### [Direction]
From the entries below, list as a numbered list the lines from the one containing "genus: Syncarpha" through the one containing "genus: Silene", including both. Leave out any blank lines.
--- begin Entries ---
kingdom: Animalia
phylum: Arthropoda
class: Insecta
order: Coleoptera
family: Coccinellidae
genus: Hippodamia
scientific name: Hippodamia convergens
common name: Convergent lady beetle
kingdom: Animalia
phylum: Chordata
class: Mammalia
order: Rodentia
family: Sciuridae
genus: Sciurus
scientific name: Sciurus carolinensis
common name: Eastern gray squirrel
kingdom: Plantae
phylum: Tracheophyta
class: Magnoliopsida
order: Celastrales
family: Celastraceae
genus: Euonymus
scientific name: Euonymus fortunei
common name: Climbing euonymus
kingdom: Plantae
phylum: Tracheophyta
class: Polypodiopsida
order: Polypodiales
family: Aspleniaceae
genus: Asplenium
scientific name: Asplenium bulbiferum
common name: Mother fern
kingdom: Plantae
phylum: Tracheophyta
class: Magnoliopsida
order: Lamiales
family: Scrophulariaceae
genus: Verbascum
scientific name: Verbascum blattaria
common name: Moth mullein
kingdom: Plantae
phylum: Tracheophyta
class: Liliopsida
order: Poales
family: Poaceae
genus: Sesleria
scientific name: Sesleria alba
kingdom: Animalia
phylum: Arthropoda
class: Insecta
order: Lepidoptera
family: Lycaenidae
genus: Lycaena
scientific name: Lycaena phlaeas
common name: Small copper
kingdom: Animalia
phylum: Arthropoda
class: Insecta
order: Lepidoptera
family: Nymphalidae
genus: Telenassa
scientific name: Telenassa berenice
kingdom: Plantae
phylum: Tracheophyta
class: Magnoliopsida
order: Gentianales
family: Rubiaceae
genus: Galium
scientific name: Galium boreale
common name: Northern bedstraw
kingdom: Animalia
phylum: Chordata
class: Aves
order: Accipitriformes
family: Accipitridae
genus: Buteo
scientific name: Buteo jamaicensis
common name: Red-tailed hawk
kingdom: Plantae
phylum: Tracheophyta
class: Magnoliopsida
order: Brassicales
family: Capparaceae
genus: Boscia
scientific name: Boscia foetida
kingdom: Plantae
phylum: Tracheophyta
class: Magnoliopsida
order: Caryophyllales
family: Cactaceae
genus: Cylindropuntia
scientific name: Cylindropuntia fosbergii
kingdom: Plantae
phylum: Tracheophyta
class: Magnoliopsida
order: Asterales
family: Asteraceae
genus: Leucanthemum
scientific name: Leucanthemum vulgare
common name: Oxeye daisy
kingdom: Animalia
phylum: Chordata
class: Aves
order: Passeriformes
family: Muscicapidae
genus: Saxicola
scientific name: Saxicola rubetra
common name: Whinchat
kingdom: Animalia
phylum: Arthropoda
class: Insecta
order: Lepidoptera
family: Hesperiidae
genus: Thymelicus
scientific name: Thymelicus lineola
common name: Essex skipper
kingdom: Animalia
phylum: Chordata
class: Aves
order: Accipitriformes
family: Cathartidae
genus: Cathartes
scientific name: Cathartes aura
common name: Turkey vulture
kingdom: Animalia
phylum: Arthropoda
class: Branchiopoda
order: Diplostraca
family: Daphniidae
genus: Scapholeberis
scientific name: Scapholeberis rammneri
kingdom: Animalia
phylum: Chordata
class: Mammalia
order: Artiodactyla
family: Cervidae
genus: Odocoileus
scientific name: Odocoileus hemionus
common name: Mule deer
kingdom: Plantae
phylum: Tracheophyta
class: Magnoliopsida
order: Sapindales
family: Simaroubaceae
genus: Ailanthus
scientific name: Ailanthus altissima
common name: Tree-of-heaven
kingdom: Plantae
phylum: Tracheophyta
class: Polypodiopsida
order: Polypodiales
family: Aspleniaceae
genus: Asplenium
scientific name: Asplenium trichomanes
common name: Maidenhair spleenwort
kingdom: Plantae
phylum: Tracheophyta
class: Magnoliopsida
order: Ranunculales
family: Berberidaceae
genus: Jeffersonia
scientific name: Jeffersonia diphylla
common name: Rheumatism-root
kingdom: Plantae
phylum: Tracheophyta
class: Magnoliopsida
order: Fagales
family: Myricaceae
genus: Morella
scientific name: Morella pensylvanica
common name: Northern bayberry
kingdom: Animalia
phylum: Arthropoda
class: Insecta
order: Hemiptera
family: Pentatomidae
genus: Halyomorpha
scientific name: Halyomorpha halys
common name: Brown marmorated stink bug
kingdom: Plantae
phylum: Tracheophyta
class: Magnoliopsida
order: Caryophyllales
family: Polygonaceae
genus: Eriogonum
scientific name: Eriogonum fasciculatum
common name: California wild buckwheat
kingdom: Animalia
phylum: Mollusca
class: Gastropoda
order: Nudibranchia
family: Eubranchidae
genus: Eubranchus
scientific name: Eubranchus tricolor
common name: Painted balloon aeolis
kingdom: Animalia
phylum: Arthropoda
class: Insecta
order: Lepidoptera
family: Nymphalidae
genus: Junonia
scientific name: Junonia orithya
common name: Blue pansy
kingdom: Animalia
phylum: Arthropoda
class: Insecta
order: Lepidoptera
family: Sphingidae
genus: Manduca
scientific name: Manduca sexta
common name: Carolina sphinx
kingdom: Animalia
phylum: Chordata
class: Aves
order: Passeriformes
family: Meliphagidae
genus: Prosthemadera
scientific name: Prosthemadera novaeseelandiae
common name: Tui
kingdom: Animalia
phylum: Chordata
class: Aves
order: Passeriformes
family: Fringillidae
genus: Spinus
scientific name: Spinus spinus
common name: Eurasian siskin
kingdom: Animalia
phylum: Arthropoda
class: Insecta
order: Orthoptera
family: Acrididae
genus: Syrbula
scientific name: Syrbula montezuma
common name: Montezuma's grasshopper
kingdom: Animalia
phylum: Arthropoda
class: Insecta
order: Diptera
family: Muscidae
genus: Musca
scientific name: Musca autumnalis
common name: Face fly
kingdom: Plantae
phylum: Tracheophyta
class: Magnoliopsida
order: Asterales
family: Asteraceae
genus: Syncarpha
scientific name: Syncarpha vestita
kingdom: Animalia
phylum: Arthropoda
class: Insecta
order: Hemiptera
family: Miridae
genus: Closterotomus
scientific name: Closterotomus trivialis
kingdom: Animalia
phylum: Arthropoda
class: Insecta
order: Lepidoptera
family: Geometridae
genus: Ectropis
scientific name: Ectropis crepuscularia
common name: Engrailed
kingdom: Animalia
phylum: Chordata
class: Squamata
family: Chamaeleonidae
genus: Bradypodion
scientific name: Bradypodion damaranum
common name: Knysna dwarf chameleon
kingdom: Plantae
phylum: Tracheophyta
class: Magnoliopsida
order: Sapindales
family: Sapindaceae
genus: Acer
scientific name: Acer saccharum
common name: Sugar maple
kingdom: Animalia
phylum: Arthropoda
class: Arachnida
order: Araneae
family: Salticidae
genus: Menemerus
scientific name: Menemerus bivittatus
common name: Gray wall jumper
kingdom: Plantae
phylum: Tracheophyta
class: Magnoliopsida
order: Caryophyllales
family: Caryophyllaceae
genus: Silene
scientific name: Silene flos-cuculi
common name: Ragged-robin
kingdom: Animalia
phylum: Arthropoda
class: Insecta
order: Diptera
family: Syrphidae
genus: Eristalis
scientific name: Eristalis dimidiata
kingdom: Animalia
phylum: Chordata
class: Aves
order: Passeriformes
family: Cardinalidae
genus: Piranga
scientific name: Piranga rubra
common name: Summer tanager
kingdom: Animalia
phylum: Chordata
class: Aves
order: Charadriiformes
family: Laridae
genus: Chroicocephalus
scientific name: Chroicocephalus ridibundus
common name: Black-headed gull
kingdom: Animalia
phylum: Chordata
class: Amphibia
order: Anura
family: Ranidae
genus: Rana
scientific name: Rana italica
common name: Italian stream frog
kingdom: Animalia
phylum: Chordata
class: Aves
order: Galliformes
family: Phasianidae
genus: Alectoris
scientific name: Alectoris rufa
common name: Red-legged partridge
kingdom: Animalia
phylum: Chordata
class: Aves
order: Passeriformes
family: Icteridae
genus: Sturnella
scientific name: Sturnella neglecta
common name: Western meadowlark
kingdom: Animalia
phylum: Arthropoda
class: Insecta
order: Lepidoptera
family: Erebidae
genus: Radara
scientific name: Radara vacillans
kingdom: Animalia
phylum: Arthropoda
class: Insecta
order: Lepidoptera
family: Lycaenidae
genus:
--- end Entries ---
### [Complete answer]
1. genus: Syncarpha
2. scientific name: Syncarpha vestita
3. kingdom: Animalia
4. phylum: Arthropoda
5. class: Insecta
6. order: Hemiptera
7. family: Miridae
8. genus: Closterotomus
9. scientific name: Closterotomus trivialis
10. kingdom: Animalia
11. phylum: Arthropoda
12. class: Insecta
13. order: Lepidoptera
14. family: Geometridae
15. genus: Ectropis
16. scientific name: Ectropis crepuscularia
17. common name: Engrailed
18. kingdom: Animalia
19. phylum: Chordata
20. class: Squamata
21. family: Chamaeleonidae
22. genus: Bradypodion
23. scientific name: Bradypodion damaranum
24. common name: Knysna dwarf chameleon
25. kingdom: Plantae
26. phylum: Tracheophyta
27. class: Magnoliopsida
28. order: Sapindales
29. family: Sapindaceae
30. genus: Acer
31. scientific name: Acer saccharum
32. common name: Sugar maple
33. kingdom: Animalia
34. phylum: Arthropoda
35. class: Arachnida
36. order: Araneae
37. family: Salticidae
38. genus: Menemerus
39. scientific name: Menemerus bivittatus
40. common name: Gray wall jumper
41. kingdom: Plantae
42. phylum: Tracheophyta
43. class: Magnoliopsida
44. order: Caryophyllales
45. family: Caryophyllaceae
46. genus: Silene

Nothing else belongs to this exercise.